Platão,
o aristocrata, foi o grande discípulo de Sócrates e é, sobretudo, através dele
que conhecemos seu fabuloso mestre. Platão adquiriu os jardins de Academus
exatamente para abrir a sua escola de filosofia, a Academia.
Formulou,
então, um das mais brilhantes explicações do Homem e da Natureza, de modo que o
vulto de Platão se exibe entre os mais
salientes no imenso caudal de seres humanos cuja memória a História do
Pensamento registra de forma indelével e gloriosa, aere perenius, mais perene
que o bronze, como disse Horácio em verso imortal.
Não
pretendo me ocupar aqui propriamente com Platão. Ouso apenas expor uma ideia pessoal
minha sobre o pensamento de Sócrates, que me parece muito plausível como
explicação dessa ideia fixa de que a divindade lhe confiara a missão de difundir o conhecimento,
a maiêutica e a racionalidade entre os concidadãos.
Penso
que Sócrates entendia que as ideias, o conhecimento, eram pertences da mente
humana.
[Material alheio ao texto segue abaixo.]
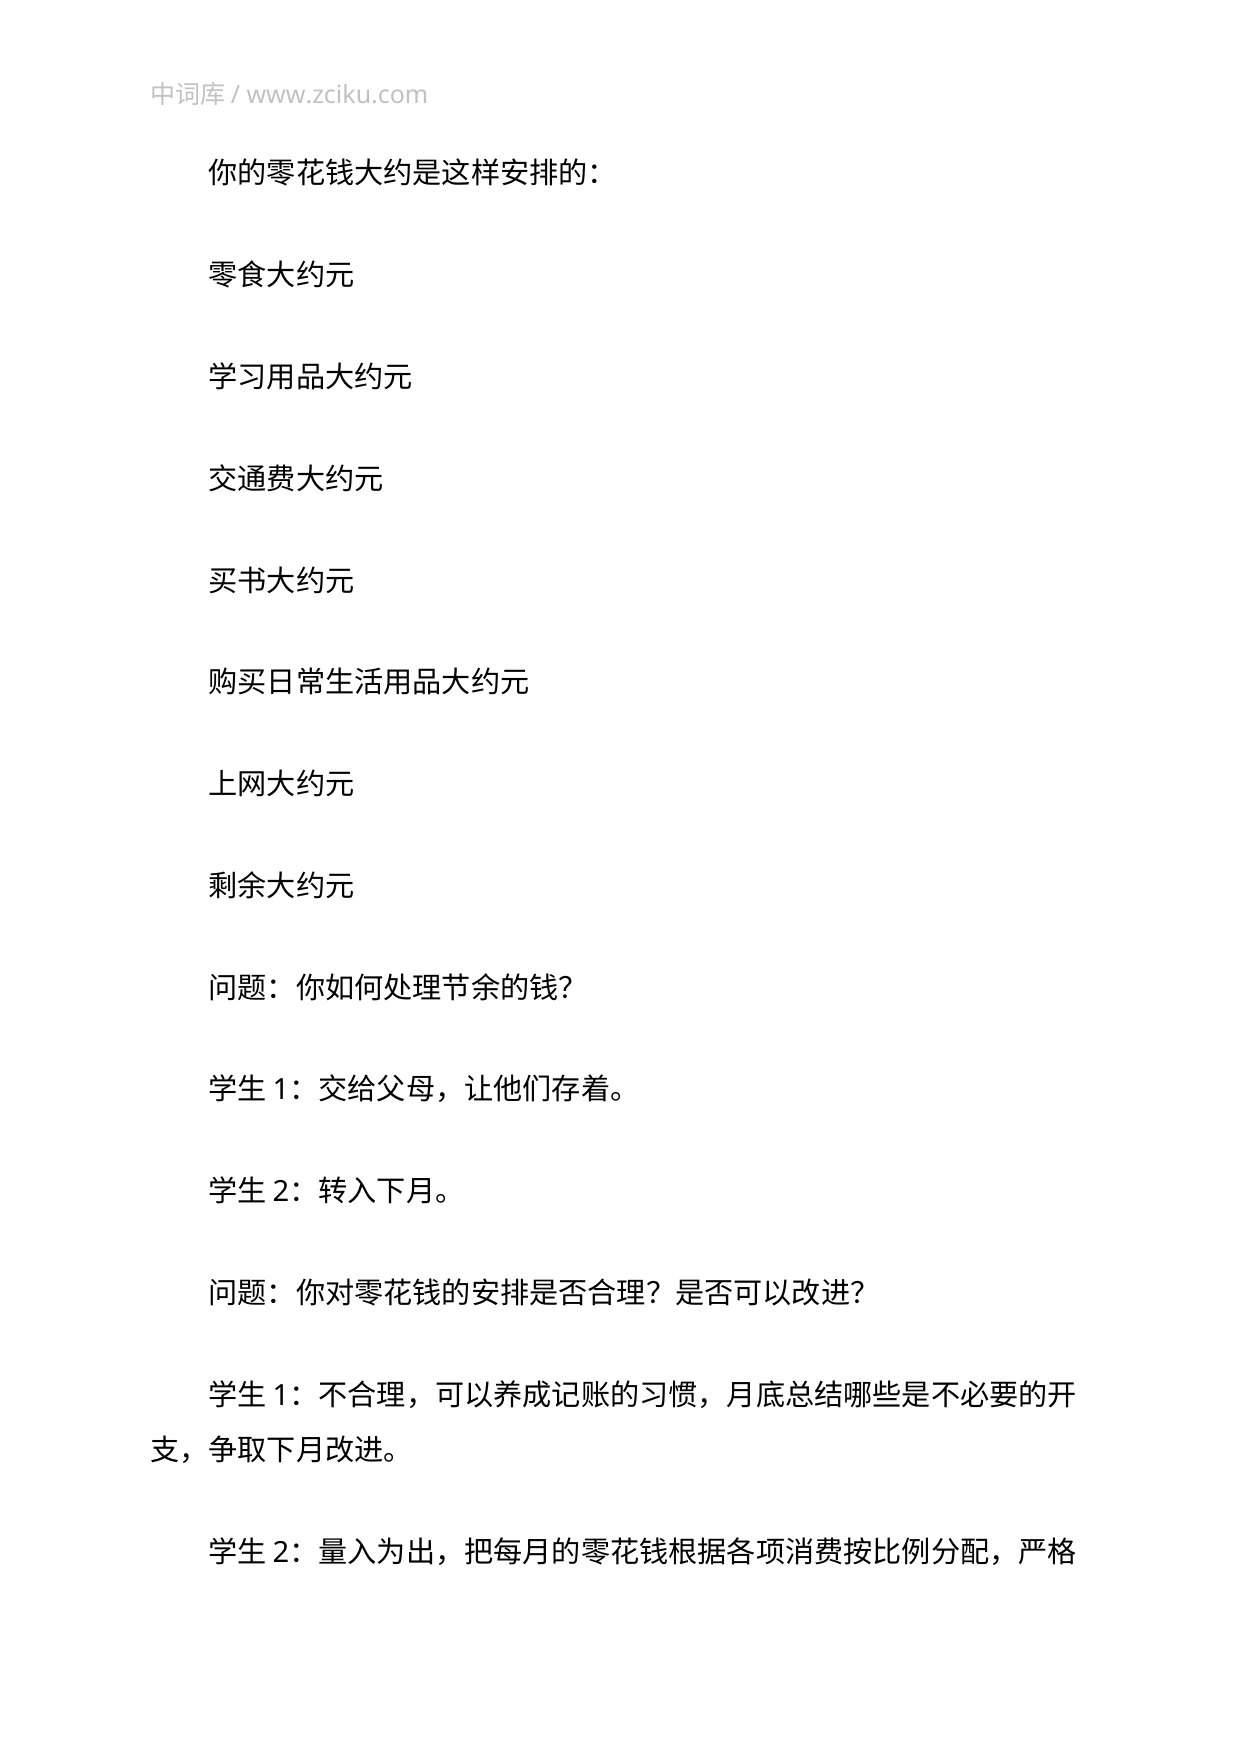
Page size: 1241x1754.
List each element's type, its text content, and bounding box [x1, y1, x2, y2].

Ali existiriam depositadas pela divindade, desde o nascimento. As
ideias, então, seriam inatas. Daí o preceito divino, que ele leu e interpretou
como missão divina, no pórtico do templo de Apolo em Delfos: “conhece-te a ti
mesmo.”
Assim,
o pensamento do inatismo das ideias, a meu ver, é socrático. Platão, da sua
parte, desenvolveu, a partir dele, a sua famosa teoria do conhecimento, como
reminiscência. Somente atribuindo essa autoria a Sócrates é que entendo o
diálogo de Platão, intitulado Alcebíades, situado pela crítica, por sinal,
entre os que contêm o pensamento do dileto mestre:
“Por
acaso é fácil conhecer a si mesmo – e quem inscreveu essas palavras no templo
de Delos é um tolo – ou ao contrário, é
uma coisa difícil, não acessível a todos?... Portanto, o que é o homem?... é
alguma coisa que se serve do corpo... O que mais se serve do corpo senão a
alma?... Assim... a alma, se quiser conhecer a si mesma, deverá fitar uma alma
– e principalmente aquela parte dela em que se encontra o atributo da Alma, a
sabedoria... Essa parte da alma é
semelhante ao divino e ao fita-la aprende-se tudo o que existe de divino,
intelecto e pensamento...” Pensar é
recordar, conhecimento é anamnese, elaboraria Platão, seguindo na esteira do
pensamento do mestre.
Mal
sepultado Platão, seu discípulo Aristóteles funda sua escola e elabora um
sistema filosófico que, através dos séculos, passou a rivalizar com o do
mestre. Aristóteles discordou de Platão em muitos pontos. Não aceitou a teoria
da anamnese nem a existência do mundo das Ideias. Valorizou a observação da
natureza e a atividade indutiva da inteligência humana. Propôs com base nessa
observação um axioma fundamental da sua teoria do conhecimento: nada existe no
intelecto que não esteja antes nos sentidos. Para Aristóteles, o conhecimento é
inicialmente indutivo e progride como dedutivo. Essa ideia é triunfante até
hoje e está na base da cultura e da civilização moderna.
A
teoria aristotélica, milênios transcorridos, foi abraçada pelos filósofos
modernos e foi expressa por Locke na famosa imagem de que o intelecto humano é,
ao nascer, uma tabula rasa, com que rejeitou a tese das ideias inatas.
Kant,
cem anos transcorridos, acrescentaria que a mente capta nos sentidos o fenômeno
na conformidade das estruturas com que a natureza a constituiu e, nos dias
atuais, Noam Chamsky afirma que estruturas mentais inatas da linguagem completam
a aparelhagem mental humana de elaboração do conhecimento.